Newton’s Second Law of Motion is Force = Mass x Acceleration. He says the three are related. According to this Law, increasing the acceleration and leaving the mass the same should increase the force. Does it? How are force and mass related? Question: How are acceleration, force and mass related?

Materials:

Spring scale

2 Small plastic cups (like those from apple sauce or fruit servings)

String

Stopwatch

Tape

Meter stick

Procedure:

Mark off a 1 m + 10 cm course on a smooth table (if the table is rough, use smooth cardboard or a smooth board)

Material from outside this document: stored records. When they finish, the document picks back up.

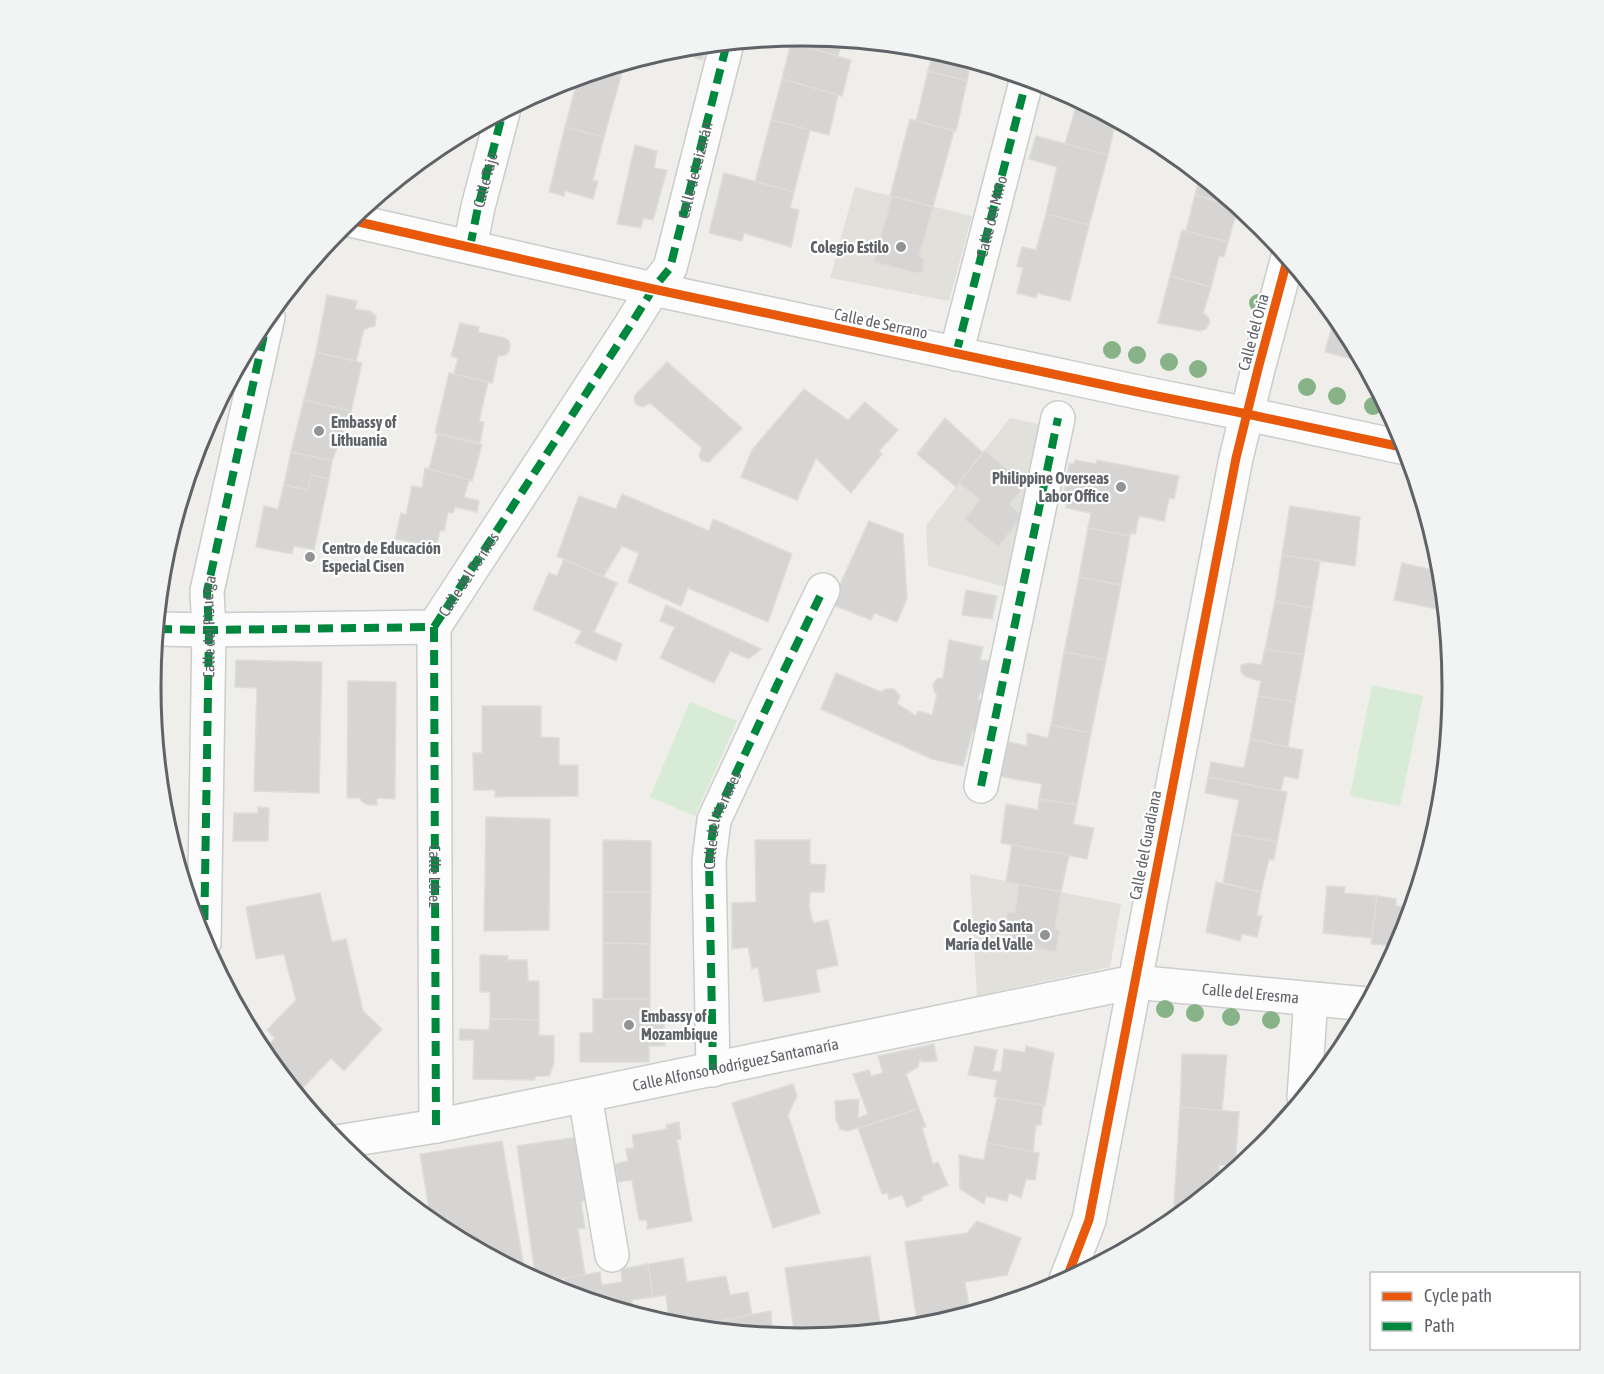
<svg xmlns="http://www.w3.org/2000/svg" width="1604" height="1374" viewBox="0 0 1604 1374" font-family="'Asap Condensed',sans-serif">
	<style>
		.education { fill: #e2e0da }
		.green { fill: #d8ebd6 }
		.building { fill: #d6d5d3; stroke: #deddd9; stroke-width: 1.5 }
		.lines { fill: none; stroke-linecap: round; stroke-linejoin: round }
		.minor-casing { stroke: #cbcccc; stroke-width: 36 }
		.minor { stroke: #fdfcfc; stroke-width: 33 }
		.quiet { stroke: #00873e; stroke-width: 8; stroke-dasharray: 15 8; stroke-linecap: butt }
		.cycleway-casing { stroke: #fff; stroke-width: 13 }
		.cycleway { stroke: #e8590c; stroke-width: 9 }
		.tree { fill: #88b388 }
		.poi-dot { fill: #919496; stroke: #fff; stroke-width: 2 }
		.labels { text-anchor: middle; stroke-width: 4.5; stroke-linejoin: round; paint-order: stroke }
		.street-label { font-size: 16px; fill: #5f6368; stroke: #fff }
		.poi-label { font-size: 16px; font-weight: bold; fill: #5f6368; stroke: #fff; text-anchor: end }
		.rim { fill: none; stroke: #5f6368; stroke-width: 3 }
	</style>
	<rect width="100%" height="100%" fill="#efeeea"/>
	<g class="education">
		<path d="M855,187L972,216L949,301L830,278Z"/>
		<path d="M1010,418L1047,426L1013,589L928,566L926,525Z"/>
		<path d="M970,874L1121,904L1110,967L977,996Z"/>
	</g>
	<g class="green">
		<path d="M1372,685L1423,696L1400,806L1350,796Z"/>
		<path d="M1452,694L1441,812L1429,809Z"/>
		<path d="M690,702L737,721L695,816L650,797Z"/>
	</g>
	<g class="building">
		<path d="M802,36L842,40L838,56L791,43L792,37Z"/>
		<path d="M791,43L851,60L842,96L782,79Z"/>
		<path d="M708,45L702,60L672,49L675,48Z"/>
		<path d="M934,50L971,61L967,81L928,71Z"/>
		<path d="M623,64L621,76L602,71Z"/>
		<path d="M602,71L621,76L604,137L565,127L578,78Z"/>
		<path d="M928,71L967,81L956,131L916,121Z"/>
		<path d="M782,79L838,95L829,135L771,120Z"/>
		<path d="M1078,100L1116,120L1108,155L1065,144Z"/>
		<path d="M910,119L954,131L933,207L890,196Z"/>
		<path d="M771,120L810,130L794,192L755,182Z"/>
		<path d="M565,127L604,137L593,180L598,181L593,199L565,191L564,196L549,192Z"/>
		<path d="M1036,136L1108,155L1089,225L1046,214L1057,167L1029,159Z"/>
		<path d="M635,145L657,151L654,168L667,170L653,220L643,218L641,228L617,224Z"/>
		<path d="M724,173L794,192L790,208L799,210L791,247L744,233L742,241L709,233Z"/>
		<path d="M1200,175L1237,206L1195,195Z"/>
		<path d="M1195,195L1238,207L1228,242L1186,231Z"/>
		<path d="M892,196L933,207L919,256L924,259L923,272L917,273L874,262Z"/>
		<path d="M1046,214L1089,225L1070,301L1037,293L1036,298L1017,293L1023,268L1017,266L1022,247L1036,250Z"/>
		<path d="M1182,230L1228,242L1224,257L1219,256L1211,287L1170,276Z"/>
		<path d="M1170,276L1211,287L1203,313L1208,317L1210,322L1206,329L1200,331L1158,323Z"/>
		<path d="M327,295L357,301L355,309L370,311L376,316L375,326L364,329L356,361L316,352Z"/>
		<path d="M1335,315L1343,326L1363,362L1325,352Z"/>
		<path d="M460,323L479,327L478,332L505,338L509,341L510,346L509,351L506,355L498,356L492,383L454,374L458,358L451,356Z"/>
		<path d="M316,352L362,363L351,411L304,400Z"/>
		<path d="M667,362L742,428L709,462L702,461L699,456L702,448L650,403L643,407L637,405L634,401L635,395Z"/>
		<path d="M449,373L488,382L479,421L484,422L480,443L435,433Z"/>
		<path d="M804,389L848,420L865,402L898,430L879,451L882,454L851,493L816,458L797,500L741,477L752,450Z"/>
		<path d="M304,400L351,411L332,461L291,452Z"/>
		<path d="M945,418L983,453L956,487L917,454Z"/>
		<path d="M438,434L482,445L472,481L429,469Z"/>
		<path d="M985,450L1025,485L1010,504L1022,516L998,547L964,519L980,500L959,483Z"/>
		<path d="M291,452L332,461L329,479L311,475L308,490L284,485Z"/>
		<path d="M1075,460L1096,464L1097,460L1179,476L1174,499L1169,498L1164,521L1139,516L1135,534L1131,533L1130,536L1088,528L1091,513L1066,508L1067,504L1062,503L1069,464H1074Z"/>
		<path d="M425,468L469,480L464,497L479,501L477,512L455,507L453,513L448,512L444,531L440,530L436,549L427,553L422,551L417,543L395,539L401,513L406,515L412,486L422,488Z"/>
		<path d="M311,475L329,479L314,550L294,546L292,554L256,547L264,506L278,509L284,485L308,490Z"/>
		<path d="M622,494L709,531L713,519L792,554L768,622L688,588L681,606L628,582L639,553L622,546L603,577L557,556L579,496L616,509Z"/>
		<path d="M1290,506L1360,517L1355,566L1282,555Z"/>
		<path d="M869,521L903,534L907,598L897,622L874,613L871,620L831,604Z"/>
		<path d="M1088,528L1130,536L1121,585L1079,577Z"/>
		<path d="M1282,555L1320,561L1312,608L1275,601Z"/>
		<path d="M564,559L617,583L594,632L622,644L616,661L575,643L582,631L533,609L549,573L557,576Z"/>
		<path d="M1435,560L1441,562L1446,611L1394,600L1402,563L1433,570Z"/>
		<path d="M1079,577L1121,585L1106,660L1064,652Z"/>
		<path d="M966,590L997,596L992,619L962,615Z"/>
		<path d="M1275,601L1312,608L1304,655L1265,649Z"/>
		<path d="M666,605L761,649L749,659L730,651L714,683L660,658L675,627L660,621Z"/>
		<path d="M949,640L983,647L980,660L991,661L984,693H980L978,699L982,700L977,730H973L963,766L932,759L821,709L836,673L881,692L886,689H894L900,696L897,704L916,716L918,711L932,715L937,695L934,691L933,684L937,679L943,678Z"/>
		<path d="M1265,649L1304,655L1295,702L1258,696L1261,681L1246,677L1241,672V665L1249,663L1261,665Z"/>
		<path d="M1064,652L1106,660L1091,733L1051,725Z"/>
		<path d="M236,660L322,662L319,793L254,791L257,688L235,687Z"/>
		<path d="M348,681L396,682L395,799L377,798V805H368L362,802L360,798H347Z"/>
		<path d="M1258,696L1295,702L1288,747L1250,739Z"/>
		<path d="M482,706H541V737L559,738V765H578V796L495,797V790H474L473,753H482Z"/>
		<path d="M1051,725L1091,733L1077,805L1039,799L1042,784L998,776L1005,741L1027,746V733L1048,738Z"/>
		<path d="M1250,739L1303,750L1298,779L1284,776L1281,791L1208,777L1211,762L1244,768Z"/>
		<path d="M1208,777L1287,792L1277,842L1232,834L1239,800L1205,793Z"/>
		<path d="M1039,799L1077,805L1073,824L1094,828L1087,859L1001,843L1006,804L1038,810Z"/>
		<path d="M258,807L269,808L268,841H233L234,813H258Z"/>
		<path d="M486,817L550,819L549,930L484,931Z"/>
		<path d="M1232,834L1277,842L1274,860L1269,859L1261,892L1223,883Z"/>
		<path d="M603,840L651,841V892H603Z"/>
		<path d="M755,840H810V864L826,865L824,892H810L809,907L813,923L828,920L838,965L816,970L820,992L764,1002L758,967L752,969L748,947L732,949V903L756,902Z"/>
		<path d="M1012,845L1069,855L1061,892L1006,882Z"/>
		<path d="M1216,882L1261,892L1257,916H1262L1257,937L1242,934L1240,941L1206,932Z"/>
		<path d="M1019,884L1061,892L1055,929L1060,930L1056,952L1011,943L1014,924L1009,923L1006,917L1008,913L1015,912Z"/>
		<path d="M1327,886L1345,887L1344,893L1377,896L1372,938L1323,933Z"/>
		<path d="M603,892H651L650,944L603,943Z"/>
		<path d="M320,893L332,942L346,939L363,1011L382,1029L344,1071L331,1058L302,1089L263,1051L275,1038L267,1030L296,1000L284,954L256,959L246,907Z"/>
		<path d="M1377,896L1396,899V906L1412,907L1403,936L1398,946L1371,944Z"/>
		<path d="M603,943L650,944V999H603Z"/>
		<path d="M480,955L508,956L507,960H527L528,981H539V1020L490,1019V992H480Z"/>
		<path d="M593,999H650V1017H664L665,1046H649V1062H580V1033H593Z"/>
		<path d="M490,1019L539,1020V1035L554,1036V1063L549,1076H535V1080L473,1079L474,1040H459L460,1029L489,1030Z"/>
		<path d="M934,1044L937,1061L922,1062L920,1059L918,1067L906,1074L919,1109L848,1131L840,1129L836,1120L835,1101L859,1099L858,1118L868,1114L853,1074L869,1070L871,1076L883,1073L878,1056Z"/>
		<path d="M975,1046L997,1050L993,1071L1001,1072L1004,1049L1025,1052L1026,1046L1054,1053L1045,1106L994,1097L997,1080L968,1075Z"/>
		<path d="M1182,1054L1227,1055L1222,1111L1180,1107Z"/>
		<path d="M793,1084L797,1096L788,1115L820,1213L773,1228L732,1103Z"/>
		<path d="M997,1098L1043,1105L1041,1125H1036L1033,1152L987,1143Z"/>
		<path d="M1180,1107L1239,1112L1235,1166L1219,1165L1218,1184L1173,1221Z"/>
		<path d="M919,1109L926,1127L922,1128L933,1164L938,1162L948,1185L921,1197L923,1200L907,1207L902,1195L889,1199L888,1193L882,1194L858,1128Z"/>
		<path d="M679,1122L681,1139L677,1140L692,1221L647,1229V1220H639L632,1180L618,1182L615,1164L628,1161L626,1149L634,1148L632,1135L667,1129L666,1125Z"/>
		<path d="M577,1137L586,1199L581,1202L585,1228L578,1229L585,1275L540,1282L536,1280L517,1146Z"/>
		<path d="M502,1141L525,1273L440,1228L431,1221L420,1154Z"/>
		<path d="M987,1143L1039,1153L1035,1180L1026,1179L1021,1198L1009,1193L1007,1201L986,1196L984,1204L960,1189L959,1155L984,1160Z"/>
		<path d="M977,1221L1021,1238L1007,1275L965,1282L970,1313L929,1326L918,1327L905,1242L967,1233Z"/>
		<path d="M870,1256L880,1324L888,1323L889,1329L802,1338L795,1337L785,1268Z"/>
		<path d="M683,1258L687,1282L726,1276L730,1295L748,1292L752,1316L702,1324L703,1328L677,1326L676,1321L669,1323L666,1295L653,1297L648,1264Z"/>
		<path d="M648,1264L653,1297L632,1300L634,1313L566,1292L564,1278L600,1272L602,1285L622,1282L621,1269Z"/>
		<path d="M771,1311L772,1328L759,1329L760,1334L716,1330L714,1322Z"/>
	</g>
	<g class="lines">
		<defs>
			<g id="minor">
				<path d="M350,220L653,289L1147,394L1247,414L1406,448"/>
				<path id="s1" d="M470,247L478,207L503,112"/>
				<path d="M956,354L1027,78"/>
				<path id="s2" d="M434,627L436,1126"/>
				<path id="s3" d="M157,629L209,630L434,627L630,326L653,289L670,268L727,43"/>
				<path d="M981,786L1058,418"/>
				<path d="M204,943L209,630L207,591L268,317"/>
				<path d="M713,1070L709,861L714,820L779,681L823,590"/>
				<path d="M585,1096L612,1255"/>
				<path d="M1304,1097L1311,999"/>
				<path id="s4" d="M337,1142L436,1126L1134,982L1367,1004"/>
				<path d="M1066,1280L1089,1220L1236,458L1258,369L1288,257"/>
			</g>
		</defs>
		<use href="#minor" class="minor-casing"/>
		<use href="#minor" class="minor"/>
		<g class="quiet">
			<path d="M470,247L478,207L503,112"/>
			<path id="s5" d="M956,354L1027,78"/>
			<path d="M434,627L436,1126"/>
			<path d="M157,629L209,630L434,627L630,326L653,289L670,268L727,43"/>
			<path d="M981,786L1058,418"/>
			<path id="s6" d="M204,943L209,630L207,591L268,317"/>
			<path id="s7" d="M713,1070L709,861L714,820L779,681L823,590"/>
		</g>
		<defs>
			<g id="cycleway">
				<path d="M350,220L653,289L1147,394L1247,414L1406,448"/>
				<path d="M1066,1280L1089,1220L1236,458L1258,369L1288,257"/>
			</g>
		</defs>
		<use href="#cycleway" class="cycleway-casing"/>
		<use href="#cycleway" class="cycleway"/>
	</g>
	<g class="tree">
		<circle cx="1258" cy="303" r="9"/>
		<circle cx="1112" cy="350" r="9"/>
		<circle cx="1137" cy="355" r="9"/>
		<circle cx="1169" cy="362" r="9"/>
		<circle cx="1198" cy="369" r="9"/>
		<circle cx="1307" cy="387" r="9"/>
		<circle cx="1337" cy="396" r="9"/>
		<circle cx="1373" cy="406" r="9"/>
		<circle cx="1165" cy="1009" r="9"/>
		<circle cx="1195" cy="1013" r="9"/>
		<circle cx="1231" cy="1017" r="9"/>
		<circle cx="1271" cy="1020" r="9"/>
	</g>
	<g class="poi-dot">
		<circle cx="901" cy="247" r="6"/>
		<circle cx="319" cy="431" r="6"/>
		<circle cx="1121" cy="487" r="6"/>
		<circle cx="310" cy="557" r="6"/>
		<circle cx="1045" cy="935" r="6"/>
		<circle cx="629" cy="1025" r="6"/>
	</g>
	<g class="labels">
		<g class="street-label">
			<text dy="6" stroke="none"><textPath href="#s3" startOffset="808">Calle de Leizarán</textPath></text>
			<text dy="6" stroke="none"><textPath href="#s1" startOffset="69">Calle Tajo</textPath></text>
			<text dy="6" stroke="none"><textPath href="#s5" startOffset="142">Calle del Miño</textPath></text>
			<text transform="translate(881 323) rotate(12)" y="6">Calle de Serrano</text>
			<text transform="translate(1253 332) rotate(-75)" y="6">Calle del Oria</text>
			<text dy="6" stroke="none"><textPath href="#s3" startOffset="340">Calle del Tormes</textPath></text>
			<text dy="6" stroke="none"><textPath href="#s6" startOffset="316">Calle del Pisuerga</textPath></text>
			<text dy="6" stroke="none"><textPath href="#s7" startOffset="252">Calle del Henares</textPath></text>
			<text transform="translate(1145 845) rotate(-79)" y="6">Calle del Guadiana</text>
			<text dy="6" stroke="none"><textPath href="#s2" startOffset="249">Calle Lérez</textPath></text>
			<text dy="6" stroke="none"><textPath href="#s4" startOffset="930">Calle del Eresma</textPath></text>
			<text dy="6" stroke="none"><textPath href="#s4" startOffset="406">Calle Alfonso Rodríguez Santamaría</textPath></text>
		</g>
		<g class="poi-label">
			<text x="889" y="253">Colegio Estilo</text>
			<text x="331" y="428" text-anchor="start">Embassy of<tspan x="331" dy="18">Lithuania</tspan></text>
			<text x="1109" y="484">Philippine Overseas<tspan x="1109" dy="18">Labor Office</tspan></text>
			<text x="322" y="554" text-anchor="start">Centro de Educación<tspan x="322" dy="18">Especial Cisen</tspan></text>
			<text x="1033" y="932">Colegio Santa<tspan x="1033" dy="18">María del Valle</tspan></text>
			<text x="641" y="1022" text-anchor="start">Embassy of<tspan x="641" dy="18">Mozambique</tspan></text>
		</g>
	</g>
	<path d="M0 0H1604V1374H0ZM801 46H802A640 640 0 0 1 1442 686V688A640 640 0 0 1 802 1328H801A640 640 0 0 1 161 688V686A640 640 0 0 1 801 46Z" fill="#f2f3f3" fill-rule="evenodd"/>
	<path class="rim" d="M801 46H802A640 640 0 0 1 1442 686V688A640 640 0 0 1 802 1328H801A640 640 0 0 1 161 688V686A640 640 0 0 1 801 46Z"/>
	<rect x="1370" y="1272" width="210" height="78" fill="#ffffff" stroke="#bfc1c3" stroke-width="1.5"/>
	<rect x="1382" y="1292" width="30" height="9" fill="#e8590c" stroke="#bfc1c3" stroke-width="1.5"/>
	<text x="1424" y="1302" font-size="18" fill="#5f6368">Cycle path</text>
	<rect x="1382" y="1322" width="30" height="9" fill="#00873e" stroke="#bfc1c3" stroke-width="1.5"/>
	<text x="1424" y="1332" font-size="18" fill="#5f6368">Path</text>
</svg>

Put two small holes directly opposite from each other in each plastic cup near the rim

Cut a length of string two times as wide as the cup

Put the ends through the holes in the cup and knot them to form a handle

Put the masses in the cups

Zero the spring scale A regular scale is much more accurate for finding the mass of an object.

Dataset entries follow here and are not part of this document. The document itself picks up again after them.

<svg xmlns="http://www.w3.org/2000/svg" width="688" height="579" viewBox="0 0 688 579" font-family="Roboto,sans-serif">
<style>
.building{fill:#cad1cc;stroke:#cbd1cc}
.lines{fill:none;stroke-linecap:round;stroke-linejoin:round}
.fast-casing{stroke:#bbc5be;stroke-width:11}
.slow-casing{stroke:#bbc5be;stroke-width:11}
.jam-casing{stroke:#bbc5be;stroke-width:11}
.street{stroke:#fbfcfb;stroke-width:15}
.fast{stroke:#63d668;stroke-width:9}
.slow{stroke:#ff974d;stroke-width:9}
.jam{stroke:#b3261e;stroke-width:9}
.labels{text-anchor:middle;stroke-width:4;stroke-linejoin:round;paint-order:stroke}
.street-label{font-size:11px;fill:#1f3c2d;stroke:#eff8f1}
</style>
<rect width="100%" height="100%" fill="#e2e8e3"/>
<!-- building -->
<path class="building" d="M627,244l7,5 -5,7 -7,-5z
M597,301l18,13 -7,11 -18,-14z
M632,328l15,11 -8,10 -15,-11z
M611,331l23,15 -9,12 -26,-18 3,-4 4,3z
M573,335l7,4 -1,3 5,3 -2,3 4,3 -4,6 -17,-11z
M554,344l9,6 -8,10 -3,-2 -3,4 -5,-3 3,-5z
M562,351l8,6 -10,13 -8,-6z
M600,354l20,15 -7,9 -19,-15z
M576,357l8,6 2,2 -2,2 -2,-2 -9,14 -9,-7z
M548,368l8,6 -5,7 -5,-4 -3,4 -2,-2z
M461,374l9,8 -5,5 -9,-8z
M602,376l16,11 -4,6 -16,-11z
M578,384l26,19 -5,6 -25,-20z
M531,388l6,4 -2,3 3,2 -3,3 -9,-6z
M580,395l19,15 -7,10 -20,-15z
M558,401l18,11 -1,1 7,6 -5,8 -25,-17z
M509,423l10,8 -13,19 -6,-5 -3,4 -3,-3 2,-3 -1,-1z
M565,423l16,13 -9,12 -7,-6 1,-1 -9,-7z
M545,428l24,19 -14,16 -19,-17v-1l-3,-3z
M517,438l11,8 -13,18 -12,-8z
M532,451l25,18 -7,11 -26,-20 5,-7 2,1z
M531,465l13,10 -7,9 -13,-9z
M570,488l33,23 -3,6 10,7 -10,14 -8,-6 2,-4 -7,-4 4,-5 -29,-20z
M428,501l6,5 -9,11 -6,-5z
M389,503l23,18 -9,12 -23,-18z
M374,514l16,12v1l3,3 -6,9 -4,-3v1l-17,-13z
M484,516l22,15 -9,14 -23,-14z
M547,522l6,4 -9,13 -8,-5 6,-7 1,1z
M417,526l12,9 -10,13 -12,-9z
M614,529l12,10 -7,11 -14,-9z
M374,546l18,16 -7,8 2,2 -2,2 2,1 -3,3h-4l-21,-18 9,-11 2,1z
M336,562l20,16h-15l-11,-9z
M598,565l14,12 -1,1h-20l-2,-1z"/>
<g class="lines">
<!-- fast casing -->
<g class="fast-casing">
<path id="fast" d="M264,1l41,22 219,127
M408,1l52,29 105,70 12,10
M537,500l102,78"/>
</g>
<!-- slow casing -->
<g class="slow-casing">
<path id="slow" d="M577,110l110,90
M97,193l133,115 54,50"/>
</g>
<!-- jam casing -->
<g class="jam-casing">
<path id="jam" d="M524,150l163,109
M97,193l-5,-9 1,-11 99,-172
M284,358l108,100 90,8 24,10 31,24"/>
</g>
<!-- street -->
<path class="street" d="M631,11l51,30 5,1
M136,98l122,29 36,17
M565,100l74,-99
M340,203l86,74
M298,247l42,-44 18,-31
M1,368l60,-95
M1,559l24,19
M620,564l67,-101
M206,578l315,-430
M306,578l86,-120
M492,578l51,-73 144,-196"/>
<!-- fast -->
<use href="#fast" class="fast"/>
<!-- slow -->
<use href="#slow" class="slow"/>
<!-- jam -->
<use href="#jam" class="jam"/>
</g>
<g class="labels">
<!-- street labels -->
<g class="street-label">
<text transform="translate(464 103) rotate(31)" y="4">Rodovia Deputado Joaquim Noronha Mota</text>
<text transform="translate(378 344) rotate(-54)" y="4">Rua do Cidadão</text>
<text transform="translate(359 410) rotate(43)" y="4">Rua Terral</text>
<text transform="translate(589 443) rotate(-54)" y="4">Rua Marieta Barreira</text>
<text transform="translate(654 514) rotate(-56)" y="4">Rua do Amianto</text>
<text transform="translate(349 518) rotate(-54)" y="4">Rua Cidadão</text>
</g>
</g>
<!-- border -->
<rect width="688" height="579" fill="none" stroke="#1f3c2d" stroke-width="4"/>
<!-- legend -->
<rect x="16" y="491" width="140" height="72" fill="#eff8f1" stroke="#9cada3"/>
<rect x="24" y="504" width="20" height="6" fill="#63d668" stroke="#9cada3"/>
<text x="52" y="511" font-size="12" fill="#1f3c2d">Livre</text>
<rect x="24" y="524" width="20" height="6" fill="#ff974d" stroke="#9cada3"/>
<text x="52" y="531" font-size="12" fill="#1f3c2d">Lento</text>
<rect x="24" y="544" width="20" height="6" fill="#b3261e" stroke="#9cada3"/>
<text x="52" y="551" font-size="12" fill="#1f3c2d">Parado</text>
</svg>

Use the scale to mass Cup 1 and Cup 2

Remove the mass from Cup 1

Pull one end of the string out of the hole it is in

Knot the string and pull it through the other hole until the knot holds the end

Put a loop in the loose end of the string

Put the cup 10 cm before the starting line

Put the mass in the cup

Hook the spring scale to the loop

Practice pulling the cup down the course using a constant force on the spring scale Pulling a mass with a spring scale shows the force used. It is hard to read the force accurately especially when pulling the force quickly.

Time how long it takes to pull the cup down the meter course

Record the force needed

Try pulling the cup faster recording the time and force

Remove the mass from Cup 2

Change the string the same way for Cup 2 but attach it to Cup 1

Put the second mass in Cup 2

Time how long it takes to pull the two cups down the course

Record the force needed

Pull the cups faster recording the times and force needed

Observations:

Masses Hanging a mass on a spring scale reads more force than pulling the same mass across a table. The mass is the same but the acceleration of gravity is much greater so the force is greater.

Cup 1:

Cup 2:

Times:

One mass:

Force needed:

Both masses:

Force needed:

Conclusions:

Should you start pulling the cup before the starting line? Why?

Compare the force needed for one mass and for two masses.

How are force and mass related?

Does the force needed seem to change if you pull the cup fast or slowly?.

Why do you think this is the case?

Did you expect to need more force to make the cups go faster? Why?

How could you use greater force to move the cups?

Newton’s Second Law of Motion says increasing the acceleration should increase the force. Did the force increase? Is a spring scale a really accurate way to measure this acceleration force? Doubling the mass being pulled does double the force needed.

What I Found Out:

I used four smaller lead wheel weights used for balancing tires for masses. One cup of weights was a little heavier than the other one. I tried using smaller masses but found it too hard to read the forces on the scale. The ones I used were 68 g and 48 g.

As was the case in the last Project, it took more force to start the cup moving than it did to keep it moving. Starting to pull before the starting line let me measure the steady force only.

When I pulled Cup 1 the first time, I did it slowly in 5.15 sec and had a force of .1 N. I expected to use more force when I pulled the cup faster.

When I pulled Cup 1 in 3.34 sec, it still took .1 N. I tried it at several different speeds. As long as the cup moved steadily, the force remained the same.

When I tied Cup 2 to Cup 1, the force needed to pull the two increased to .2 N. Again this didn’t change if I pulled fast or slowly.

Force and mass are related as increased mass increases the amount of force needed to move the mass. Once the pulling force gets the mass moving, that is all the force needed to keep it moving regardless of how fast or slow the force is applied.

I think I could increase the force used to move the cups if I pushed on them. Possibly I could use a collision to apply the forces like with the projectiles but that would not be sustained over a distance.

The spring scale didn’t stay steady very well. It is difficult to read accurately. Trying to read the scale and time pulling the cup was difficult. I don’t think the force increased but it may have. Having a much heavier mass might have made the force easier to see too.